Focus shift is different from front or back focusing, although the result is essentially the same.

With front or back focusing, the camera thinks it has focused correctly, but it's actually focused a little in front or behind where it should.

Focus shift is where the camera does focus correctly initially, but the focus point moves when the lens stops down to take the shot. So, you wouldn't see any issue if you took the shot with maximum aperture for the lens. You also don't expect to see it if you shoot quite stopped down, or if the subject is quite a distance away, as the focus point will move but the depth of field in the shot will be large enough to hide it. So, you are most like to see if you stop down a little (say one or perhaps two stops from maximum aperture) and take a photo of a subject which is reasonably close (so the shot has a shallow depth of field).

That's my understanding anyway. The result is an out of focus shot either way, and in that sense either way you get a shot which is front or back focused.


----------



## Charlie_B (Jul 23, 2021)

jd7 said:


> Focus shift is different from front or back focusing, although the result is essentially the same.
> 
> With front or back focusing, the camera thinks it has focused correctly, but it's actually focused a little in front or behind where it should.
> 
> ...


Thanks for the explanation, the plot thickens ! I'm sure Canon will sort it out with firmware


----------



## Bundu (Jul 23, 2021)

Charlie_B said:


> Its definitely rear focusing, with DSLR we could Micro focus adjust for each lens, most of my Canon lenses including primes were rear or front focusing , 5 to 10 adjustment fixed the issue on my lenses/cameras.

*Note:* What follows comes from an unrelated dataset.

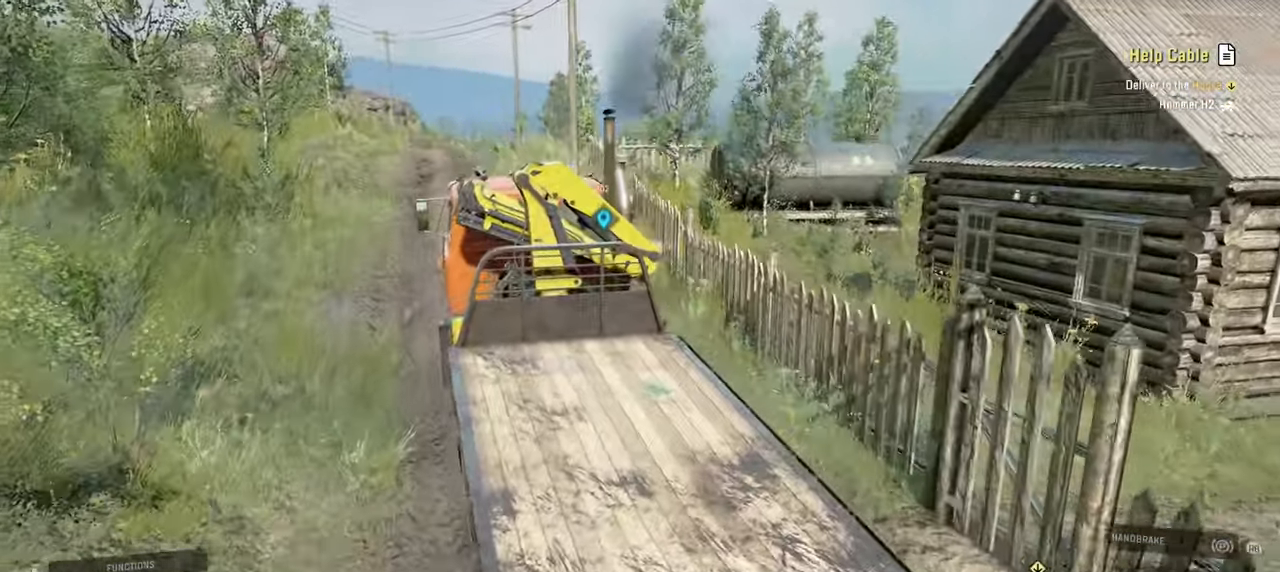
{"buttons": ["R2"], "left_stick": "right", "right_stick": "center", "events": [[50, "R2", "down"], [50, "left_stick", "center"], [67, "right_stick", "center"], [134, "right_stick", "up-left"], [434, "right_stick", "center"], [450, "left_stick", "right"]]}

No option but lens firmware update to fix this on R5/R6, you can see the rear focusing on your first image at f2.8


When focused on an object, is there not always more in focus to the rear than to the front?


----------



## koenkooi (Jul 23, 2021)

Bundu said:


> When focused on an object, is there not always more in focus to the rear than to the front?


Yes, the rule of thumb is that DoF is 1/3 in front of the focus point and 2/3 behind the focus point. But I'm not sure of that holds true for macro distances as well.


----------



## Charlie_B (Jul 23, 2021)

Bundu said:


> When focused on an object, is there not always more in focus to the rear than to the front?


Not unless your lens has rear focusing issue


----------



## tron (Jul 23, 2021)

Charlie_B said:


> Not unless your lens has rear focusing issue


I remember DOF normally includes 2/3 behind and 1/3 in front but this does not apply for all distances


----------



## FrenchFry (Jul 23, 2021)

PaulStoffregen said:


> Not sure if it matters, but I had the SA ring in the middle position for all 7 shots. The lock switch was off.
> 
> IS was on. The focus range was set to 0.26m-0.5m, though I kept the camera in manual focus mode the whole time and focused just once before taking the 7 pictures.


Hi,
Thank you very much for performing these tests.
Two things that might be affecting your results would be the lack of a sturdy tripod and not re-focusing in between each shot.
If you are touching the camera dials to change the aperture and then pressing the shutter, you could inadvertently be moving the camera imperceptibly, which would affect your results.
One way to reduce any shutter shock effects would be to take the photos with the 2 second timer or a remote, so you know there is no movement or vibration caused by pressing the shutter. This would not, however, guarantee that the camera is not moving ever so slightly when you adjust the aperture.
For this reason, I think you might want to consider re-focusing in between each shot.
Thanks again for setting up the test!


----------



## David_D (Jul 23, 2021)

FrenchFry said:


> If you are touching the camera dials to change the aperture and then pressing the shutter, you could inadvertently be moving the camera imperceptibly, which would affect your results.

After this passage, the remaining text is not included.